──────── Listed entries ────────
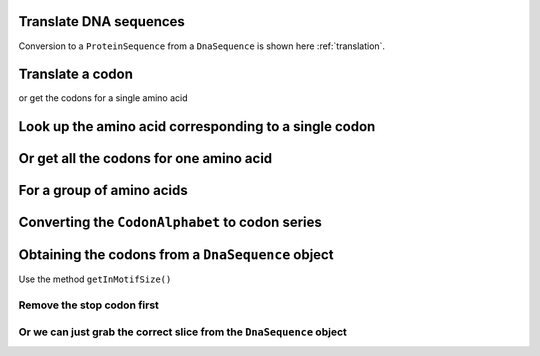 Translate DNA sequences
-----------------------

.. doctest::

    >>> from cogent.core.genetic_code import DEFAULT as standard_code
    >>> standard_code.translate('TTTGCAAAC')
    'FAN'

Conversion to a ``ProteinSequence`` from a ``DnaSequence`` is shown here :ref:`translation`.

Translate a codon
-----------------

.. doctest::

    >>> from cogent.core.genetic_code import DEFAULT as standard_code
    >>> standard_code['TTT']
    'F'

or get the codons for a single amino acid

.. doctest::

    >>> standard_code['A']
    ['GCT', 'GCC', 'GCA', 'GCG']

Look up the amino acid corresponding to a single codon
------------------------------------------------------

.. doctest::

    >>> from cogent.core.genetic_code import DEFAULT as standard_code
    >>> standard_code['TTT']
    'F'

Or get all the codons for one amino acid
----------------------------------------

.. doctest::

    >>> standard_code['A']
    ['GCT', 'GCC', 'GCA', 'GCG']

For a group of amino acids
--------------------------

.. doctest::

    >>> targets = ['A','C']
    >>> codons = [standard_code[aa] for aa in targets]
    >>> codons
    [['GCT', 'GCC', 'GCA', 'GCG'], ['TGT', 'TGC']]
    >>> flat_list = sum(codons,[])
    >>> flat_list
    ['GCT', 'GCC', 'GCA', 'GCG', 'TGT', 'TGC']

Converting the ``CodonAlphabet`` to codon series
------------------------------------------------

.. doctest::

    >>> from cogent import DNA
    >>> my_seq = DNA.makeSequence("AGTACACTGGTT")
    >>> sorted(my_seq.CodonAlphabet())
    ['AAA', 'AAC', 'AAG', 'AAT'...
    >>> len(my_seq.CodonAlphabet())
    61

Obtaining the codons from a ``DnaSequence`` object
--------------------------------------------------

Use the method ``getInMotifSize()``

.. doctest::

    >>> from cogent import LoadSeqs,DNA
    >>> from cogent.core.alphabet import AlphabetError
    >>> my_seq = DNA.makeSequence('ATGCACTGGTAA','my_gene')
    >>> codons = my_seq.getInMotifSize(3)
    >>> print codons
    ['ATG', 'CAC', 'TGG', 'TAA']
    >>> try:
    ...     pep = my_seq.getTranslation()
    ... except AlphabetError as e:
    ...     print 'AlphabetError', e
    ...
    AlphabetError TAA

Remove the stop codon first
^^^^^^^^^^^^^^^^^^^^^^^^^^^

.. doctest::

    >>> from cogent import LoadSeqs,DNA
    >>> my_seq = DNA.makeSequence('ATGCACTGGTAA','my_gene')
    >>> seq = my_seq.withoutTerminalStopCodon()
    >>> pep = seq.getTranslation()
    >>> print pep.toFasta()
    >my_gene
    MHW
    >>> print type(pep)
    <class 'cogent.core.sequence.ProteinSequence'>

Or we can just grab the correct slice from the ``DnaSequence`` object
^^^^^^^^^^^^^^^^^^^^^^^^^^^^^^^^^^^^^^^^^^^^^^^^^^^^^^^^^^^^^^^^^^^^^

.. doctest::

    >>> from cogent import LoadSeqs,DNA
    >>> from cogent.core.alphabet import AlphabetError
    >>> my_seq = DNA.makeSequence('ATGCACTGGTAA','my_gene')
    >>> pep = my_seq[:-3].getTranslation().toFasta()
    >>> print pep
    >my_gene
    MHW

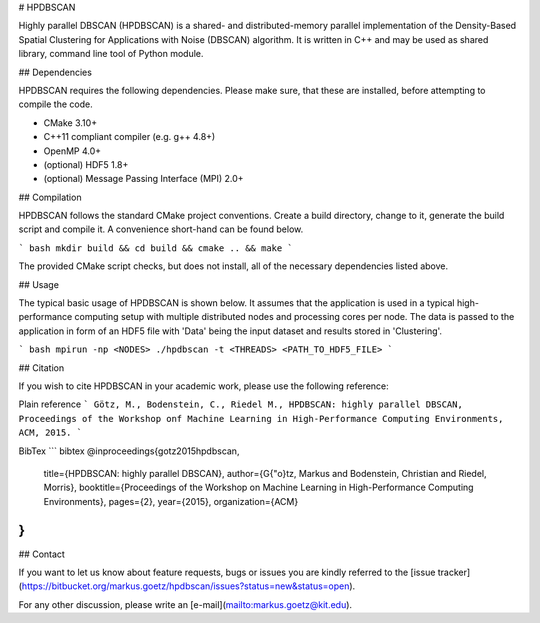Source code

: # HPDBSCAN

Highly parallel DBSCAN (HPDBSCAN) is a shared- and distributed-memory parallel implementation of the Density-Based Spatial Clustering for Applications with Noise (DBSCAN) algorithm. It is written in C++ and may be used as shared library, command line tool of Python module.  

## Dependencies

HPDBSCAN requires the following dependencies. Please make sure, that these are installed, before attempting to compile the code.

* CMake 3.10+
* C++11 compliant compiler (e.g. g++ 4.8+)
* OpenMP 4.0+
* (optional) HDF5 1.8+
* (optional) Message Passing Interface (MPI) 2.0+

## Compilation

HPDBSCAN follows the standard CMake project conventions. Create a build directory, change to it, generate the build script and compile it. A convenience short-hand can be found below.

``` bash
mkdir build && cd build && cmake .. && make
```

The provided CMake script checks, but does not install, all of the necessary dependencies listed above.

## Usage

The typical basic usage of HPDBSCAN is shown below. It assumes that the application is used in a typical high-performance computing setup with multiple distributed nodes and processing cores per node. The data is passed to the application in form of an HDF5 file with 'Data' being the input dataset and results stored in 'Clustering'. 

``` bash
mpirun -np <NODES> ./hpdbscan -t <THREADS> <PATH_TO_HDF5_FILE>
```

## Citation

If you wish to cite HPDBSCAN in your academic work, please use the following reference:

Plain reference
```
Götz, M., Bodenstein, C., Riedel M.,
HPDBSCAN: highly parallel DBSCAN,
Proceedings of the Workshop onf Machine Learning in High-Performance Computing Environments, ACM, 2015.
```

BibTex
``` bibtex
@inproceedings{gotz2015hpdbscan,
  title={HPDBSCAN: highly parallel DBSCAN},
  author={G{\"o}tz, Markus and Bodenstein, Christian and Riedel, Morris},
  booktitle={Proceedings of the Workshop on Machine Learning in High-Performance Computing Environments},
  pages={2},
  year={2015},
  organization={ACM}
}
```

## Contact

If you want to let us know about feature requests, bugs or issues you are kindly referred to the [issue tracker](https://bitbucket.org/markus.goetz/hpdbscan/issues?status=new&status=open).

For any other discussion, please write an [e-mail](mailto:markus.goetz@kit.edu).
────────
Each line with "below" in it must be identified and copied from the material.

HPDBSCAN follows the standard CMake project conventions. Create a build directory, change to it, generate the build script and compile it. A convenience short-hand can be found below.
The typical basic usage of HPDBSCAN is shown below. It assumes that the application is used in a typical high-performance computing setup with multiple distributed nodes and processing cores per node. The data is passed to the application in form of an HDF5 file with 'Data' being the input dataset and results stored in 'Clustering'. 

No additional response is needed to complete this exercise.